There's a variety here - rocky numbers like 'Black Dog' and 'Rock n Roll', then slow blues like 'When the Levy Breaks'.
Since this album, the rock guitar has become louder and heavier through Motorhead, AC/DC, Anthrax, Slayer, through to the modern thrash. Despite that, this album still sounds fresh and has an edge of creative genius that many new bands just don't have as much of.

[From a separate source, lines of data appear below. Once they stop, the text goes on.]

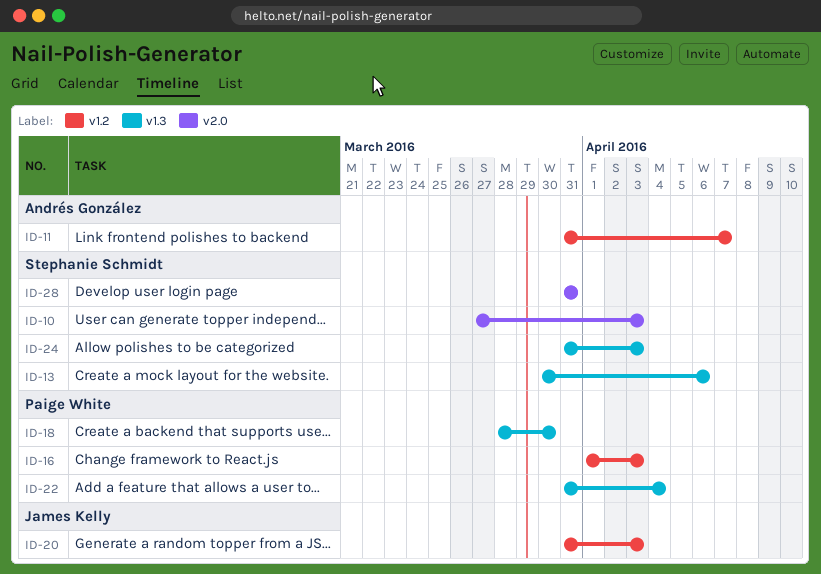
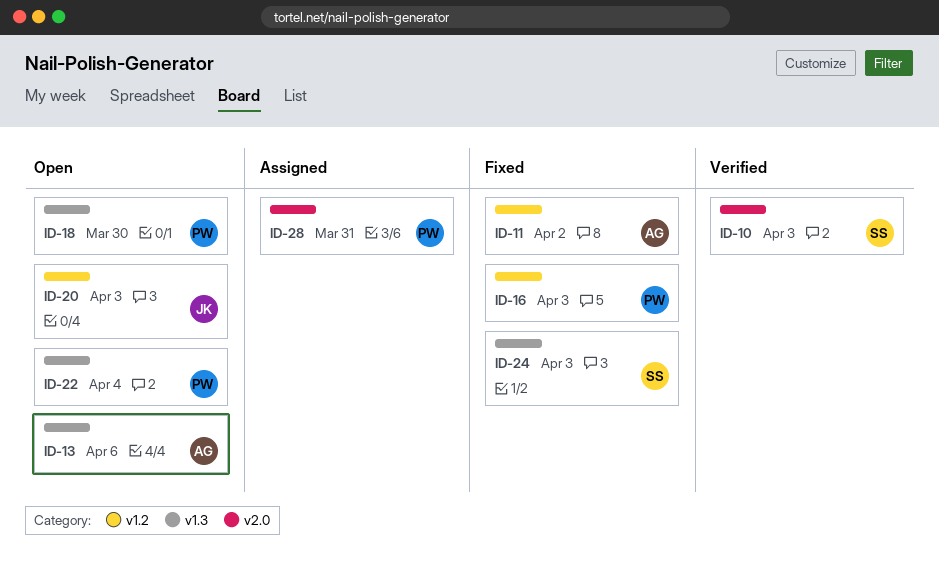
ID-11, due: Apr 7 -> Apr 2
ID-13, owner: Stephanie Schmidt -> Andrés González
ID-28, owner: Stephanie Schmidt -> Paige White

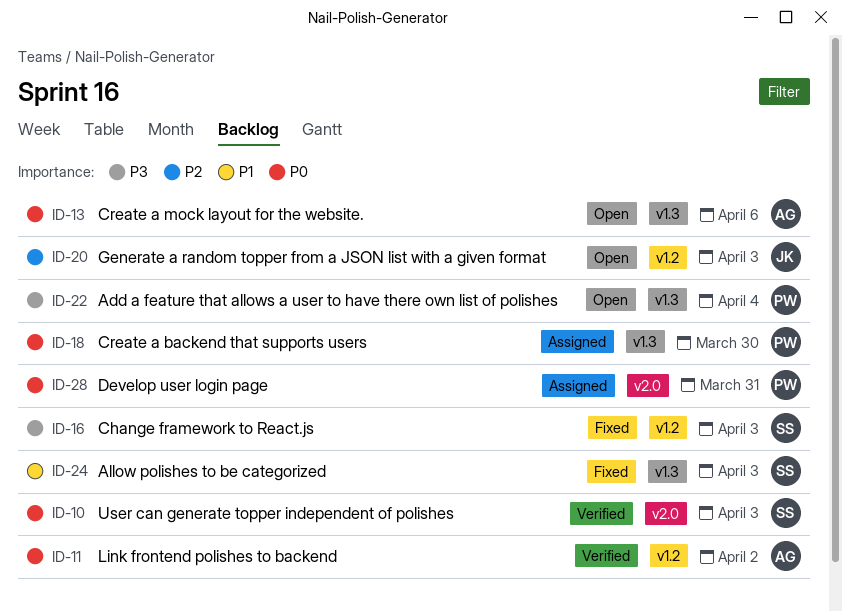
ID-11, status: Fixed -> Verified
ID-16, owner: PW -> SS
ID-18, status: Open -> Assigned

I write this not as someone who was there when it came out and is nostalgic (I'm too young!) but someone who found it after discovering the modern rock and metal world. And it's still, really, that good.
essential
Led Zeppelin are the group who have seeped into your consciousness even if you're not aware of having actively listened to any of their music: virtually every rock group since has lifted mannerisms, riffs, attitudes from them, and when you see the variety on II you can understand what a broad inspiration they provided. From the defining, thrilling intro to Rock'n'Roll, through the power of Black Dog, to a gentle tenderness in Going to California - you wouldn't think to associate tenderness with the great cliche of Led Zeppelin and Robert Plant's religion-revealing jeans - this album wraps you up completely. Even if you think you're sick of Stairway to Heaven, hearing it again in the setting of this album freshens it up into a whole new experience. Since discovering Led Zeppelin, I just find most modern music such a let-down, it's almost painful. After a period of total unfashionability, the passion and skill of all four musicians is like a bright light next to today's two-dimensional product.
FIVE STARS ISN'T ENOUGH!
I hated Led Zeppelin until I was forced to listen to IV. By the time 'Black Dog' was over I'd changed my views for ever. By the time 'When The Levee Breaks'had ended Led Zeppelin had become the greatest Rock 'n' Roll band ever to give rise from these shores. Deep Purple had some SERIOUS competition. People rave about how great a guitarist Jimmy Page is (and he is) or how gifted a vocalist Robert Plant is (and he is) ,but the man who IS (or tragically was) Led Zeppelin, is John Bonham...what a drummer! The way he drives 'Black Dog' along, and the intro to 'Rock And Roll'puts him in the ranks of the immortals. The album switches from sheer gutsy heavy metal to melodic and acoustic music, to the climax to the album, where 'When The Levee Breaks' leaves you somewhere in mid air.It's unfair...this should have been a double album!